There’s a lesson here that travels well beyond agents: when your product’s intelligence depends on context, deciding what to forget matters as much as deciding what to remember.
The recall layer is free
Bounded memory would be crippling if it were the only memory. It isn’t. Every conversation Hermes has ever had is stored in a local SQLite database with full-text search. When the agent needs to recall that thing you discussed three weeks ago about the pricing page, it queries its own history. That’s a 20-millisecond database lookup that costs zero LLM tokens, instead of carrying everything everywhere.
So the architecture is a small, expensive, always-present working memory backed by a vast, cheap, on-demand archive. Power users can bolt on external memory providers for knowledge graphs and semantic search, but the default two-tier design covers most needs. If that division of labor sounds like how you’d design a caching layer, or how human memory works for that matter, it should.

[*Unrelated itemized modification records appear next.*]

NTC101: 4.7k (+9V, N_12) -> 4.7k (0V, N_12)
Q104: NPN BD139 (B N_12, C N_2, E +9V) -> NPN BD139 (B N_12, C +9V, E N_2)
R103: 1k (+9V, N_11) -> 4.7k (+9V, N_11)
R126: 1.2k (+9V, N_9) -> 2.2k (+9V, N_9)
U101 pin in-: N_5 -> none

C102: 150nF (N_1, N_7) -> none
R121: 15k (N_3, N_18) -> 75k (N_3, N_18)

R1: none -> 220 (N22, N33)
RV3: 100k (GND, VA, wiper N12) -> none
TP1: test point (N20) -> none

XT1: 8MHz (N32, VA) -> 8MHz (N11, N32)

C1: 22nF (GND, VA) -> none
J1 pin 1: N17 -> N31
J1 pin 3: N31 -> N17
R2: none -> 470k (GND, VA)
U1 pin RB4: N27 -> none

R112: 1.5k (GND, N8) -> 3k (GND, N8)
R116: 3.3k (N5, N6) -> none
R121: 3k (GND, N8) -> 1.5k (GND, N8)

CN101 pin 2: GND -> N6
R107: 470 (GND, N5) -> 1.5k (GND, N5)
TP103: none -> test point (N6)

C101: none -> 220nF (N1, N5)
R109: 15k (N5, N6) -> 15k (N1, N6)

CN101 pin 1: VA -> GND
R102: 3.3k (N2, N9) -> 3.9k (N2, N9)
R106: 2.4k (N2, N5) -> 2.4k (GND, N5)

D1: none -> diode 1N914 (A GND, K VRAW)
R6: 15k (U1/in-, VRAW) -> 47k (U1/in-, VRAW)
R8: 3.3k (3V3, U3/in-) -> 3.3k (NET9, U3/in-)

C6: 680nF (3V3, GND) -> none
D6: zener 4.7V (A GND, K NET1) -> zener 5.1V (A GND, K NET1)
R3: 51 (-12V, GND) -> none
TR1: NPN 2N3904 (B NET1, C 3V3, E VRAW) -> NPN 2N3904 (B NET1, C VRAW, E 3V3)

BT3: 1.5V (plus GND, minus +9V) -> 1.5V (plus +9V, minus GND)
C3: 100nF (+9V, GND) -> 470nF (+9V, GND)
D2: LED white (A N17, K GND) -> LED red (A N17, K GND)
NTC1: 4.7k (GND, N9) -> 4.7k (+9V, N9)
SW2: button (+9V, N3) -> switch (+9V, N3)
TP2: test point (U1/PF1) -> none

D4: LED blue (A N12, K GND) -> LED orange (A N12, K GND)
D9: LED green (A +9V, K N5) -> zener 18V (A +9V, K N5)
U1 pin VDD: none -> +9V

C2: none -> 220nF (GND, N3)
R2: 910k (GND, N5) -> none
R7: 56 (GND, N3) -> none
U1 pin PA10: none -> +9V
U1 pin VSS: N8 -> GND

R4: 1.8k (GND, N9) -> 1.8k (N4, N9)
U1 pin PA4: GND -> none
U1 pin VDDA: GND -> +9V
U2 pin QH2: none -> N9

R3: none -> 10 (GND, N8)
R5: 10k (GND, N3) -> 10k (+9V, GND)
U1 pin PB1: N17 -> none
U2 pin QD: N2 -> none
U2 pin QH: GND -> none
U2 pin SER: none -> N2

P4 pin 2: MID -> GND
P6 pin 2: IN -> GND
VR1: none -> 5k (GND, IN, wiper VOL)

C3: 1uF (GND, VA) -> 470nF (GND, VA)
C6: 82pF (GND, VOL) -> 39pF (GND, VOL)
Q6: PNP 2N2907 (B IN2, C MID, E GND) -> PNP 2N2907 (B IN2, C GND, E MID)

Skills: facts vs. procedures
Memory stores the what. Skills store the how. A skill is a markdown document with trigger conditions, a step-by-step procedure, known pitfalls, and a way to verify success. The agent loads it only when relevant. The loading itself is token-efficient through what the docs call progressive disclosure: the agent first sees a cheap index of skill names and one-line descriptions, and pulls full instructions only for the skill it needs.
Here’s where it gets interesting for users: the agent writes its own skills. Finish a gnarly multi-step task, say pulling churn data, cross-referencing support tickets, and formatting a weekly retention summary, then tell Hermes to “save what you just did as a skill called retention-report.” Next week you type /retention-report and the whole procedure runs from the playbook. Skills can even edit themselves when they hit a snag mid-run, and a recent release added an autonomous Curator that grades, consolidates, and prunes the skill library so it doesn’t rot.
One strategic detail: Hermes skills use the SKILL.md format that Anthropic published as an open specification in late 2025, a standard that Microsoft, OpenAI, Google, and dozens of other tools adopted within months. Your skills are portable files, shareable through a community hub, not assets trapped in one vendor’s silo. Nous chose interoperability over a moat, and rode a standard instead of fighting one. That’s a move worth studying.
The compounding effect
Put it together and you get the actual product promise. Week one, Hermes is a capable but generic assistant. Week six, it knows your stack, your tone, your recurring reports, and has a dozen private skills for your specific workflows. The switching cost isn’t a contract. It’s an accumulated relationship. That’s the retention mechanic, and it’s a more honest one than a data-export fee.